(Transcribed page contents)
↓↓↓
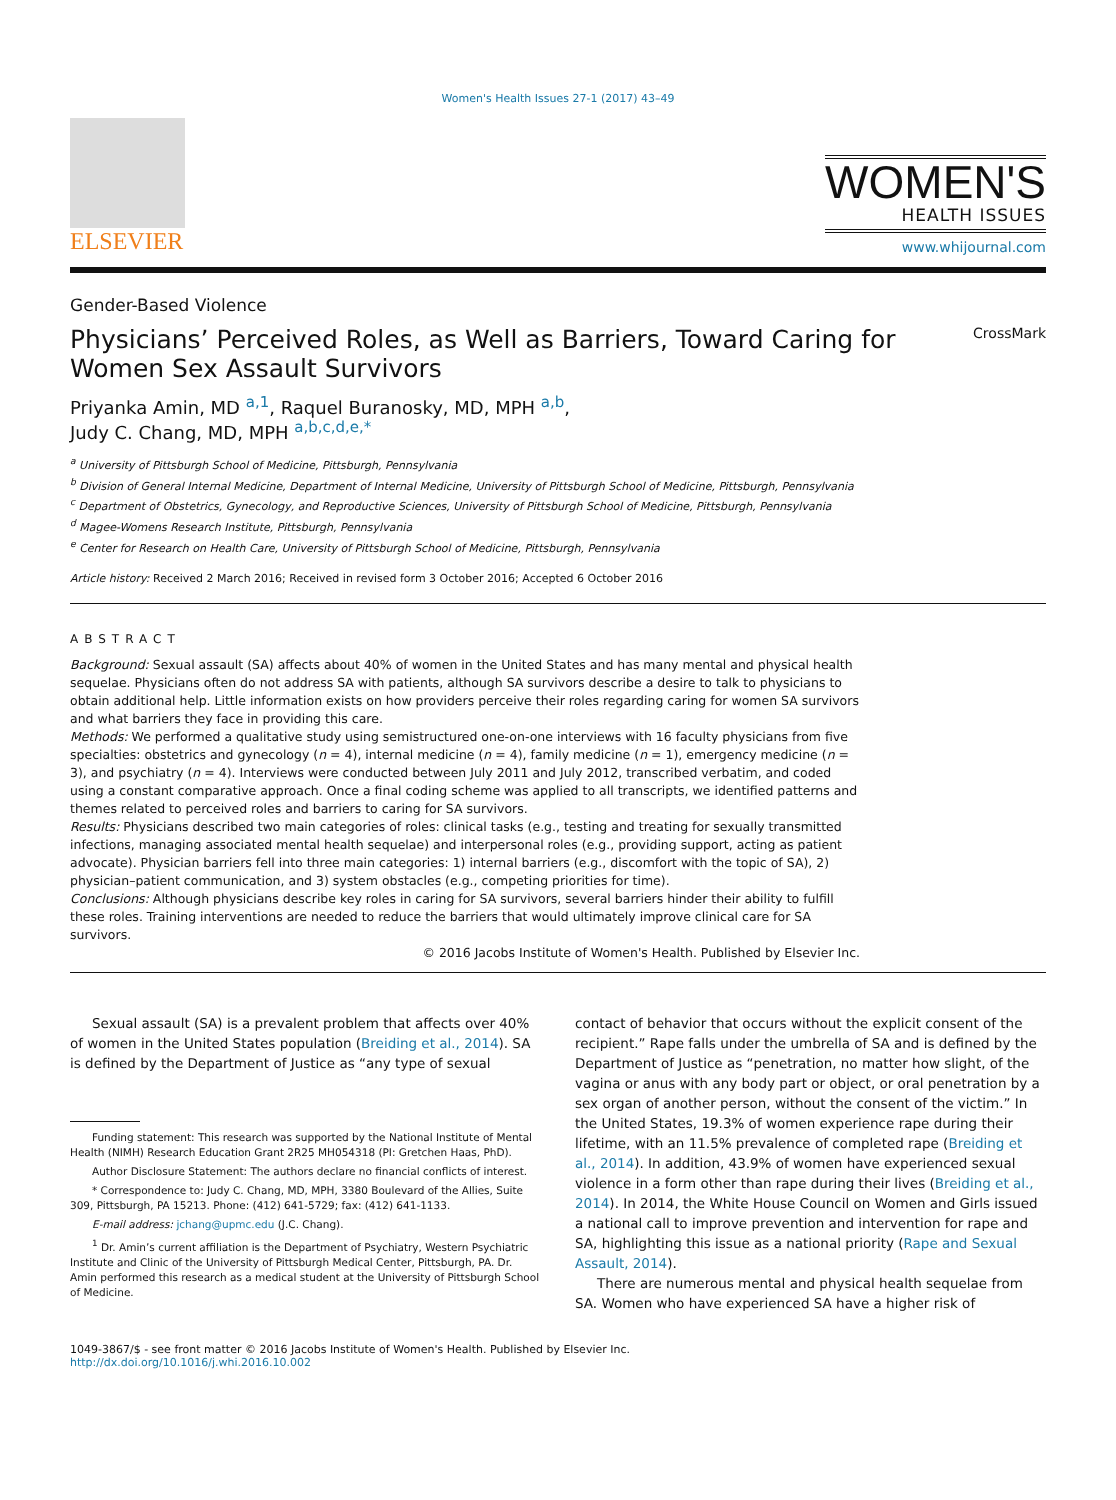Women's Health Issues 27-1 (2017) 43–49
ELSEVIER
WOMEN'S
HEALTH ISSUES
www.whijournal.com
Gender-Based Violence
Physicians’ Perceived Roles, as Well as Barriers, Toward Caring for
Women Sex Assault Survivors CrossMark
Priyanka Amin, MD <sup>a,1</sup>, Raquel Buranosky, MD, MPH <sup>a,b</sup>,
Judy C. Chang, MD, MPH <sup>a,b,c,d,e,*</sup>
<sup>a</sup> University of Pittsburgh School of Medicine, Pittsburgh, Pennsylvania
<sup>b</sup> Division of General Internal Medicine, Department of Internal Medicine, University of Pittsburgh School of Medicine, Pittsburgh, Pennsylvania
<sup>c</sup> Department of Obstetrics, Gynecology, and Reproductive Sciences, University of Pittsburgh School of Medicine, Pittsburgh, Pennsylvania
<sup>d</sup> Magee-Womens Research Institute, Pittsburgh, Pennsylvania
<sup>e</sup> Center for Research on Health Care, University of Pittsburgh School of Medicine, Pittsburgh, Pennsylvania
Article history: Received 2 March 2016; Received in revised form 3 October 2016; Accepted 6 October 2016
ABSTRACT
Background: Sexual assault (SA) affects about 40% of women in the United States and has many mental and physical health sequelae. Physicians often do not address SA with patients, although SA survivors describe a desire to talk to physicians to obtain additional help. Little information exists on how providers perceive their roles regarding caring for women SA survivors and what barriers they face in providing this care.
Methods: We performed a qualitative study using semistructured one-on-one interviews with 16 faculty physicians from five specialties: obstetrics and gynecology (n = 4), internal medicine (n = 4), family medicine (n = 1), emergency medicine (n = 3), and psychiatry (n = 4). Interviews were conducted between July 2011 and July 2012, transcribed verbatim, and coded using a constant comparative approach. Once a final coding scheme was applied to all transcripts, we identified patterns and themes related to perceived roles and barriers to caring for SA survivors.
Results: Physicians described two main categories of roles: clinical tasks (e.g., testing and treating for sexually transmitted infections, managing associated mental health sequelae) and interpersonal roles (e.g., providing support, acting as patient advocate). Physician barriers fell into three main categories: 1) internal barriers (e.g., discomfort with the topic of SA), 2) physician–patient communication, and 3) system obstacles (e.g., competing priorities for time).
Conclusions: Although physicians describe key roles in caring for SA survivors, several barriers hinder their ability to fulfill these roles. Training interventions are needed to reduce the barriers that would ultimately improve clinical care for SA survivors.
© 2016 Jacobs Institute of Women's Health. Published by Elsevier Inc.
Sexual assault (SA) is a prevalent problem that affects over 40% of women in the United States population (Breiding et al., 2014). SA is defined by the Department of Justice as “any type of sexual
Funding statement: This research was supported by the National Institute of Mental Health (NIMH) Research Education Grant 2R25 MH054318 (PI: Gretchen Haas, PhD).
Author Disclosure Statement: The authors declare no financial conflicts of interest.
* Correspondence to: Judy C. Chang, MD, MPH, 3380 Boulevard of the Allies, Suite 309, Pittsburgh, PA 15213. Phone: (412) 641-5729; fax: (412) 641-1133.
E-mail address: jchang@upmc.edu (J.C. Chang).
<sup>1</sup> Dr. Amin’s current affiliation is the Department of Psychiatry, Western Psychiatric Institute and Clinic of the University of Pittsburgh Medical Center, Pittsburgh, PA. Dr. Amin performed this research as a medical student at the University of Pittsburgh School of Medicine.
contact of behavior that occurs without the explicit consent of the recipient.” Rape falls under the umbrella of SA and is defined by the Department of Justice as “penetration, no matter how slight, of the vagina or anus with any body part or object, or oral penetration by a sex organ of another person, without the consent of the victim.” In the United States, 19.3% of women experience rape during their lifetime, with an 11.5% prevalence of completed rape (Breiding et al., 2014). In addition, 43.9% of women have experienced sexual violence in a form other than rape during their lives (Breiding et al., 2014). In 2014, the White House Council on Women and Girls issued a national call to improve prevention and intervention for rape and SA, highlighting this issue as a national priority (Rape and Sexual Assault, 2014).
There are numerous mental and physical health sequelae from SA. Women who have experienced SA have a higher risk of
1049-3867/$ - see front matter © 2016 Jacobs Institute of Women's Health. Published by Elsevier Inc.
http://dx.doi.org/10.1016/j.whi.2016.10.002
↑↑↑
## Aim of the task
Every line above with the word "Judy" is to be copied out.

## Result
Judy C. Chang, MD, MPH <sup>a,b,c,d,e,*</sup>
* Correspondence to: Judy C. Chang, MD, MPH, 3380 Boulevard of the Allies, Suite 309, Pittsburgh, PA 15213. Phone: (412) 641-5729; fax: (412) 641-1133.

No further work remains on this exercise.